Collected data entries:
====

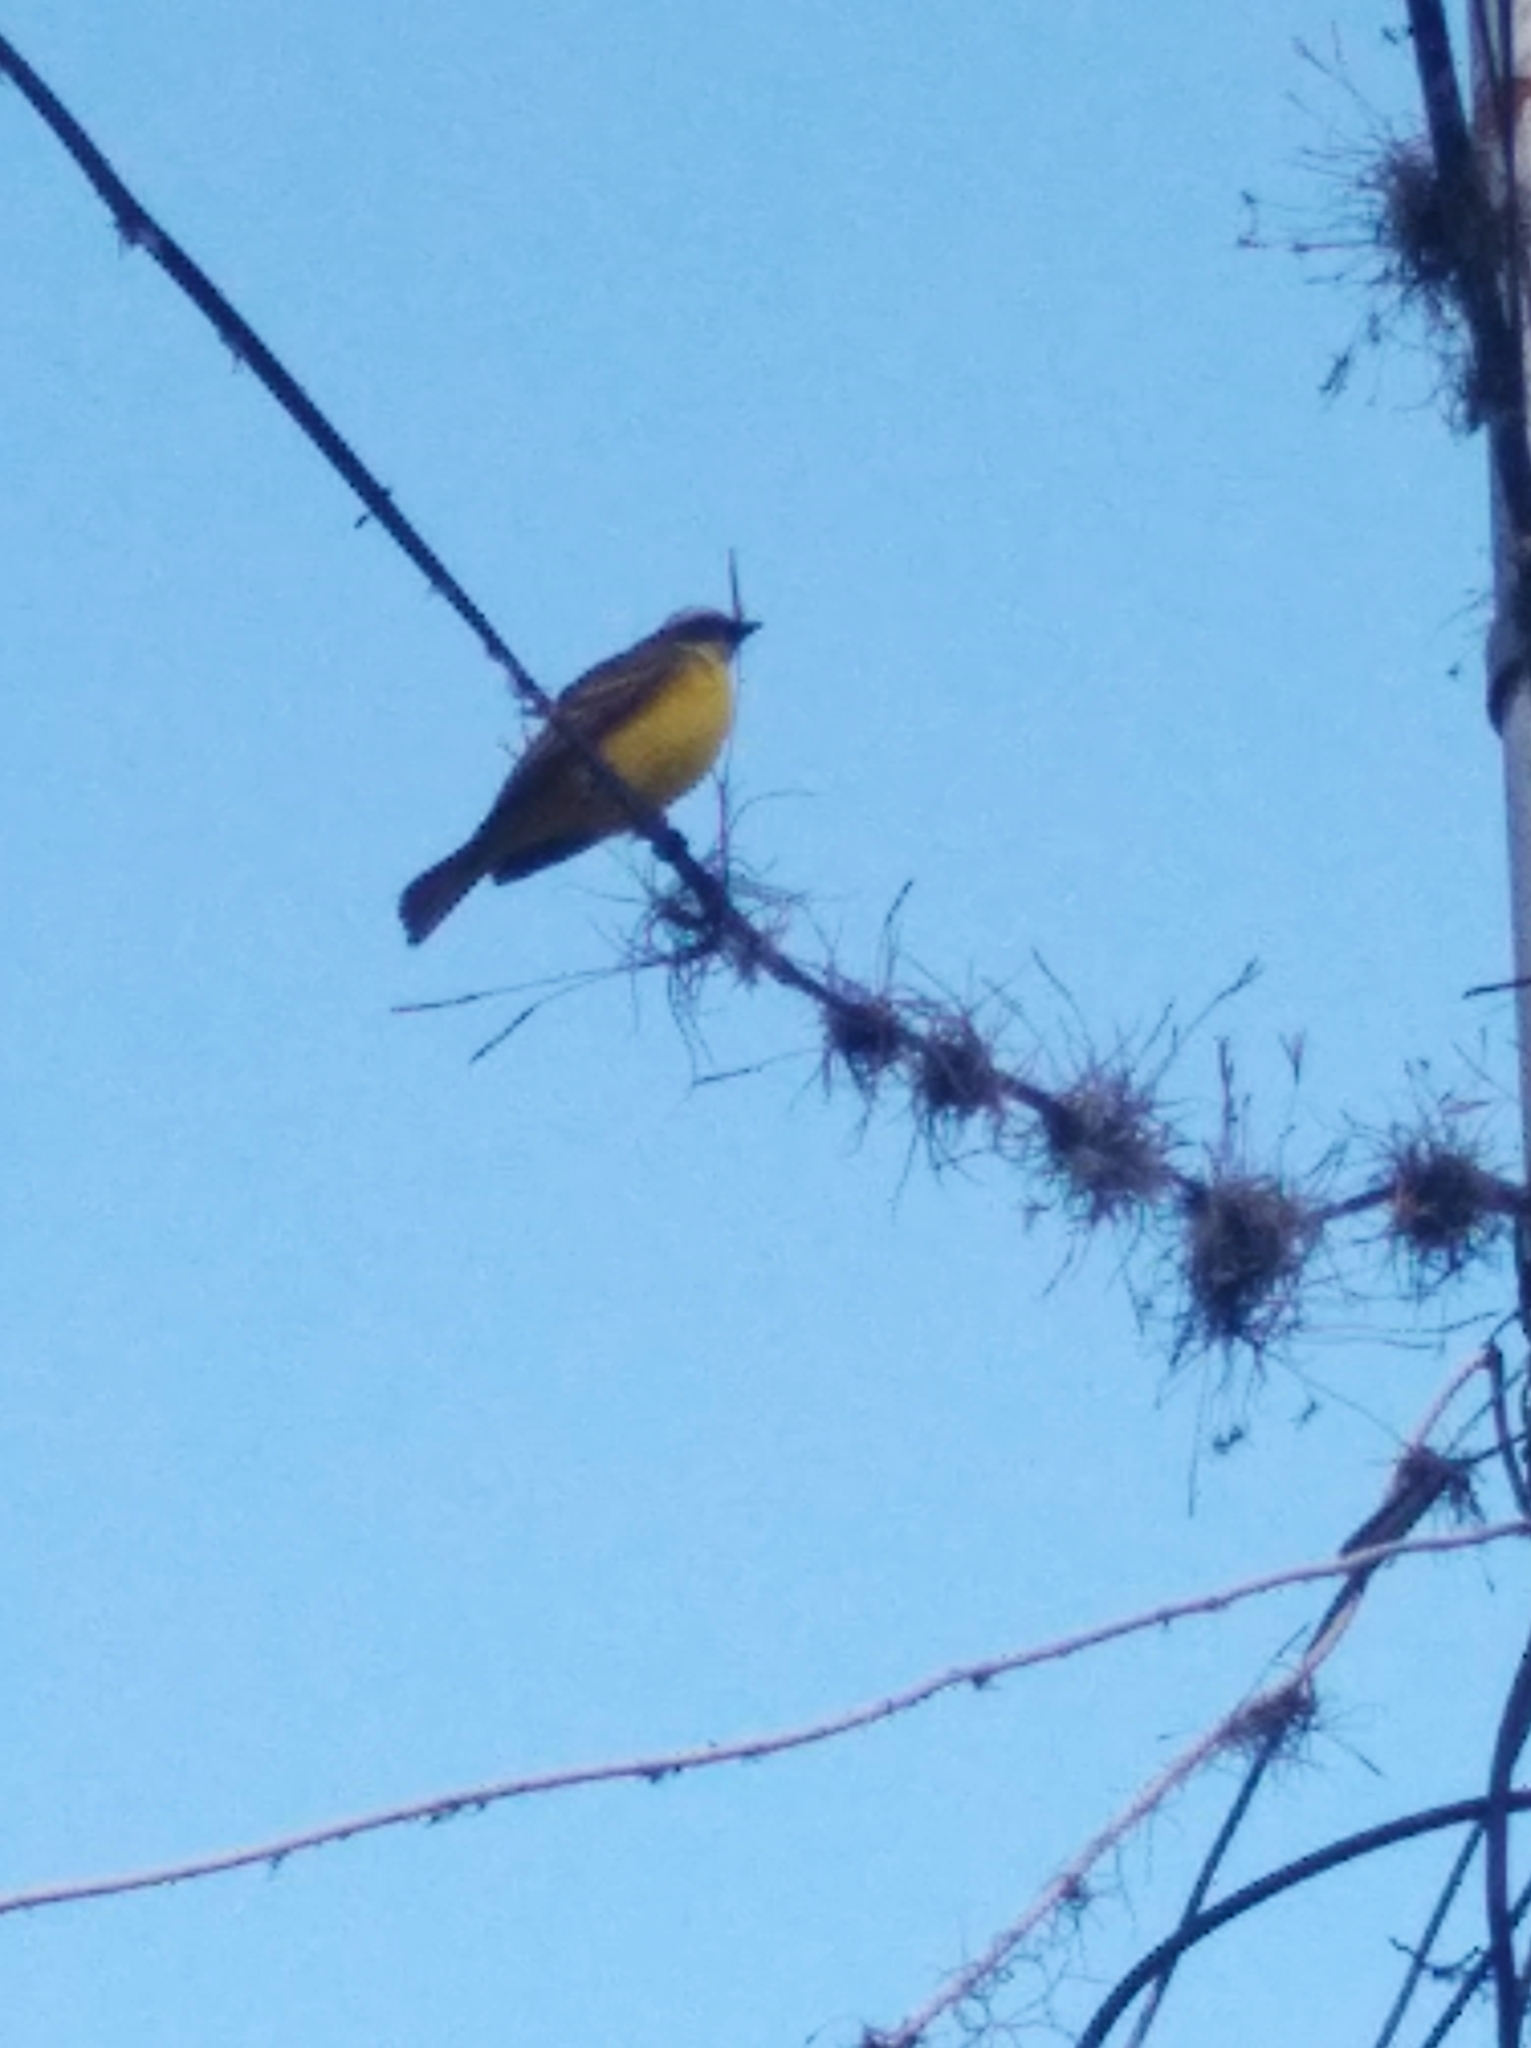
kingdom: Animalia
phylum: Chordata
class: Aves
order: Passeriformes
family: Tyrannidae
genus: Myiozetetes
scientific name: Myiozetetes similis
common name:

====

**WHAT IS EXPECTED:** Reproduce every line of the entries above word for word, omitting the pictures.

**RESPONSE TO THIS EXERCISE:**
kingdom: Animalia
phylum: Chordata
class: Aves
order: Passeriformes
family: Tyrannidae
genus: Myiozetetes
scientific name: Myiozetetes similis
common name:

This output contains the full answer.